## What you should do
Please render the material below as a Markdown table with two columns, Row and Line, numbering each row and placing the line beside it. Leave out blank lines and the pictures.

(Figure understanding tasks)
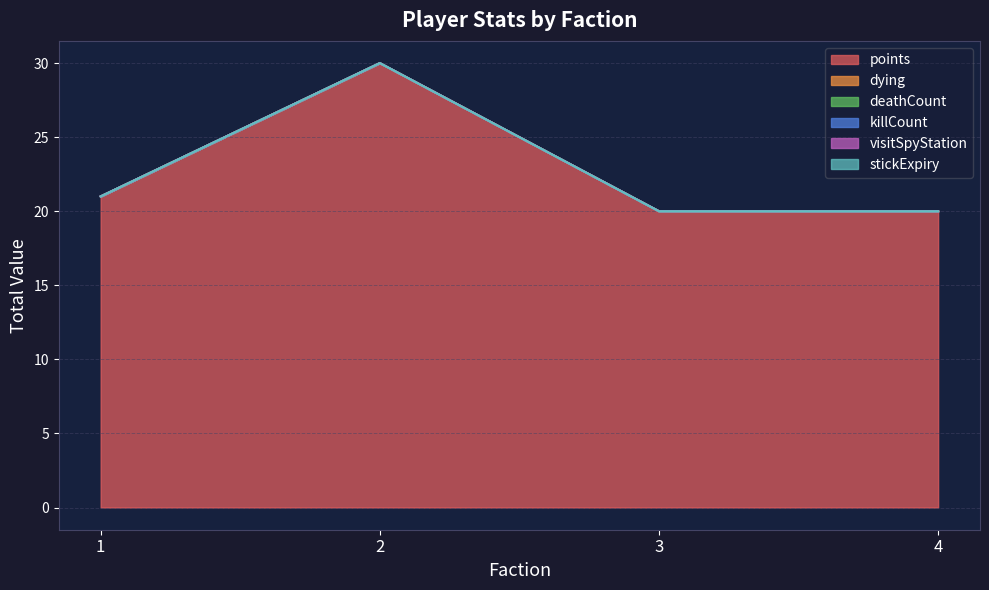

True or false: killCount and dying cross at least once.

False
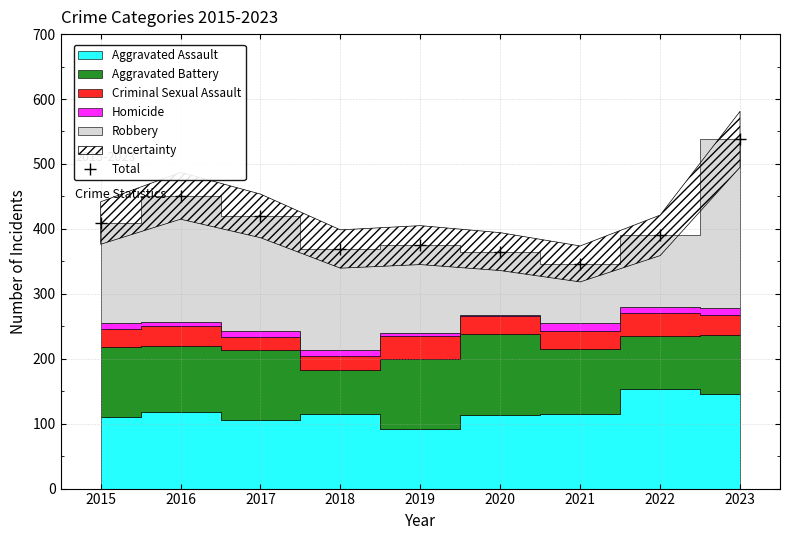

At which label does Total reach its minimum?

2021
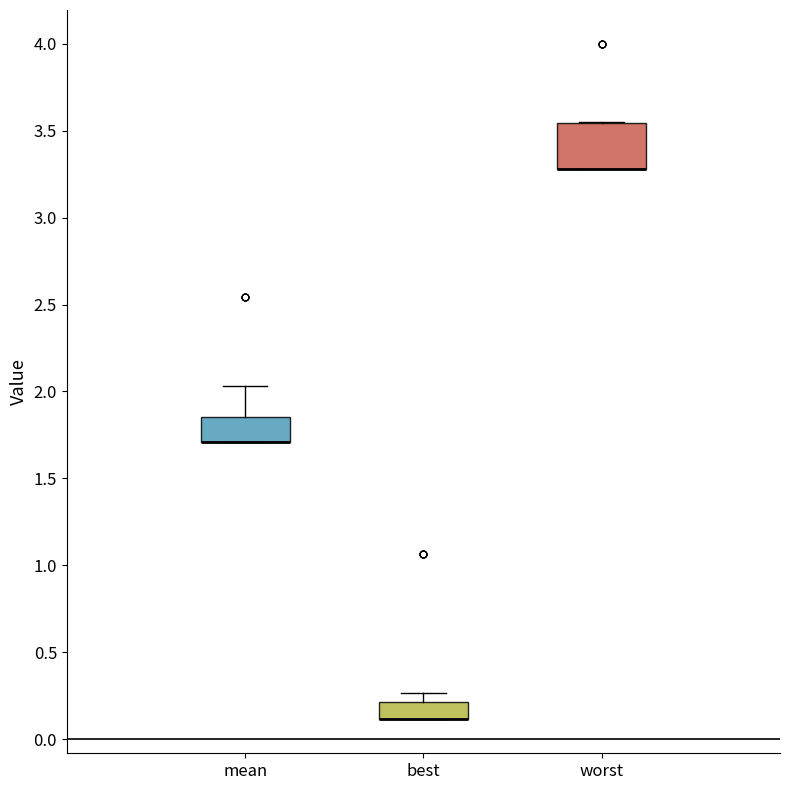

Reading left to right, read every box against the y-axis: the position of its median line, the range the box covers, and the ends of its whiskers. The values are not printed on the chart, so give them approximately, as read against the axis.

mean: median 1.70 (drawn on the box's lower edge), box 1.70 to 1.85, whiskers 1.70 to 2.05
best: median 0.10 (drawn on the box's lower edge), box 0.10 to 0.20, whiskers 0.10 to 0.25
worst: median 3.30 (drawn on the box's lower edge), box 3.30 to 3.55, whiskers 3.30 to 3.55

## Answer box
| Row | Line |
|---|---|
| 1 | True or false: killCount and dying cross at least once. |
| 2 | False |
| 3 | At which label does Total reach its minimum? |
| 4 | 2021 |
| 5 | Reading left to right, read every box against the y-axis: the position of its median line, the range the box covers, and the ends of its whiskers. The values are not printed on the chart, so give them approximately, as read against the axis. |
| 6 | mean: median 1.70 (drawn on the box's lower edge), box 1.70 to 1.85, whiskers 1.70 to 2.05 |
| 7 | best: median 0.10 (drawn on the box's lower edge), box 0.10 to 0.20, whiskers 0.10 to 0.25 |
| 8 | worst: median 3.30 (drawn on the box's lower edge), box 3.30 to 3.55, whiskers 3.30 to 3.55 |